Text excerpt below:
It can be tempting to spend your tax refund on a vacation or a big splurge item you’ve been eyeing, but Marni McMillan with VIP Mortgage says investing that refund in housing can really pay off down the line, especially if you’re looking to buy.

“If you use your tax refund this year and get into a house, you’ll have tax write-offs that may mean a better refund next year,” McMillan said. Not only that, but you’re investing in your financial portfolio instead of throwing the money away, McMillan said.

Believe it or not, your tax refund might be just the boost you need to buy your first home. According to the IRS, the average refund in 2015 was a little over $3,000, and McMillan said that in some situations, that’s all you need.

Making a down payment

One of the biggest challenges to buying a home is coming up with the money for a down payment.

“A lot of people just feel like [home ownership] may be out of reach because there’s a lot of misconception out there that it’s really difficult to qualify [and] you need a 20 percent down payment,” McMillan said.
End of Text excerpt.
Excerpted data below:
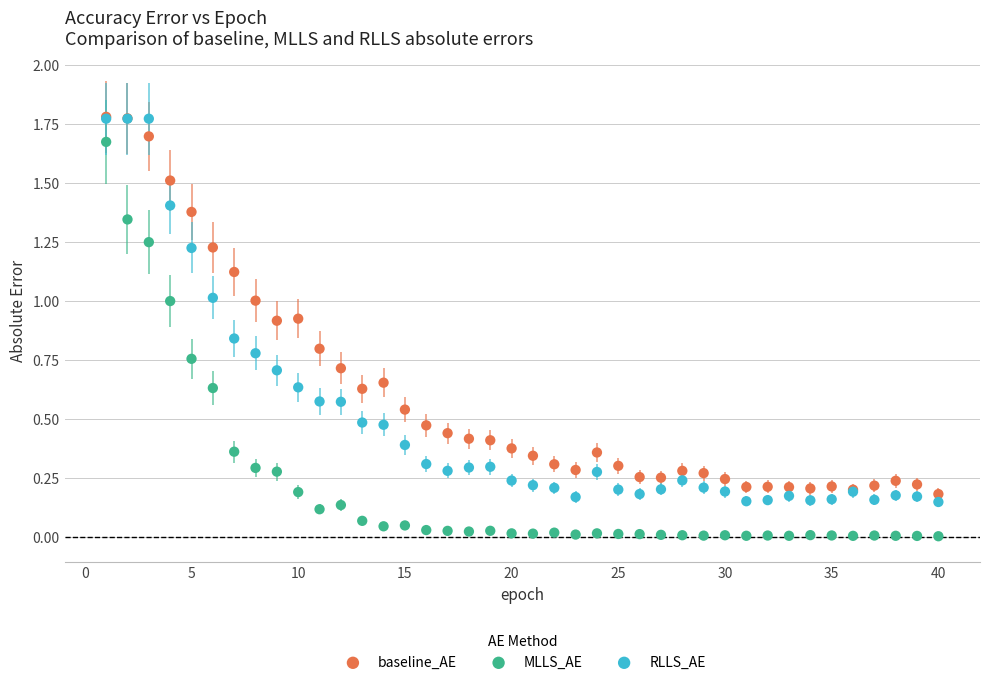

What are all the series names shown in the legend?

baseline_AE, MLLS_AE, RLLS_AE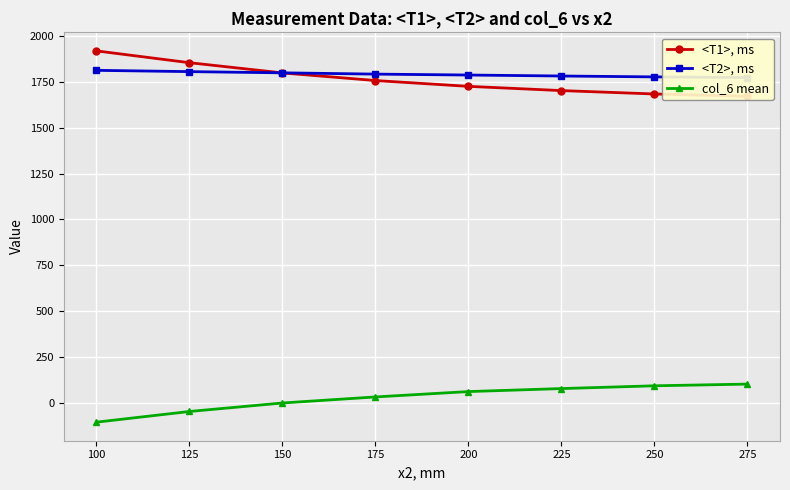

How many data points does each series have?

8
End of Excerpted data.
Excerpted data below:
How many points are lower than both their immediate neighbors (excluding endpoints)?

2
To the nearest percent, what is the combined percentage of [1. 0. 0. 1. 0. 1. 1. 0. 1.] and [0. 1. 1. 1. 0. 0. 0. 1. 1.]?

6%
End of Excerpted data.
## To do
a - State whether each statement below agrees with the passage on tax refunds and home buying. Answer yes or no for each, and quote the words from the passage that decide it.
(i) Marni McMillan is with VIP Mortgage.
(ii) According to the IRS, the average refund in 2015 was a little over $3,000.
(iii) McMillan says a 20 percent down payment is needed to buy a home.
b - Extract the portion of the passage on tax refunds and home buying from "It can be tempting" up to and including "a down payment.", copying it word for word.
c - Write what comes next in the passage on tax refunds and home buying, beginning after its final sentence.
The entries have no part in this work.

## List of answers
a -
(i) Yes: "Marni McMillan with VIP Mortgage"
(ii) Yes: "According to the IRS, the average refund in 2015 was a little over $3,000"
(iii) No: "there’s a lot of misconception out there that it’s really difficult to qualify [and] you need a 20 percent down payment"

b -
It can be tempting to spend your tax refund on a vacation or a big splurge item you’ve been eyeing, but Marni McMillan with VIP Mortgage says investing that refund in housing can really pay off down the line, especially if you’re looking to buy.

“If you use your tax refund this year and get into a house, you’ll have tax write-offs that may mean a better refund next year,” McMillan said. Not only that, but you’re investing in your financial portfolio instead of throwing the money away, McMillan said.

Believe it or not, your tax refund might be just the boost you need to buy your first home. According to the IRS, the average refund in 2015 was a little over $3,000, and McMillan said that in some situations, that’s all you need.

Making a down payment

One of the biggest challenges to buying a home is coming up with the money for a down payment.

c -
McMillan says that in many cases, you can probably get into a home with much less than that.

Local governments at the city, county and state level usually offer grants and other down payment assistance programs that can lower your down payment to a fraction of the purchase price.

Qualifying buyers can also take advantage of government-backed FHA loans, which have a minimum down payment of just 3.5 percent and less restrictive qualifications. Since FHA loans can be used in conjunction with other down payment assistance programs, your tax refund might end up being all you have to spend out of pocket on a down payment.

If you’re a member of the armed forces or a veteran, you might qualify for a no-down-payment VA home loan. In that case, your tax refund could go toward paying closing costs.

RELATED: Tips and resources for first-time homebuyers

Paying down other debt

Mortgage lenders often have debt-to-income ratio requirements for loans, so if you’re having trouble qualifying, you might need to pay down some of your other debt first. Whether it’s paying down student loan debt or credit cards, check with a lender to find out where it’d be most beneficial to spend your refund.

Paying down your principal

If you’re already a homeowner, you might consider using your tax refund to pay down the principal on your loan. This isn’t the most “exciting” option, but it will shorten the length of your mortgage in the long-run if you do this every year, freeing up more money for the future.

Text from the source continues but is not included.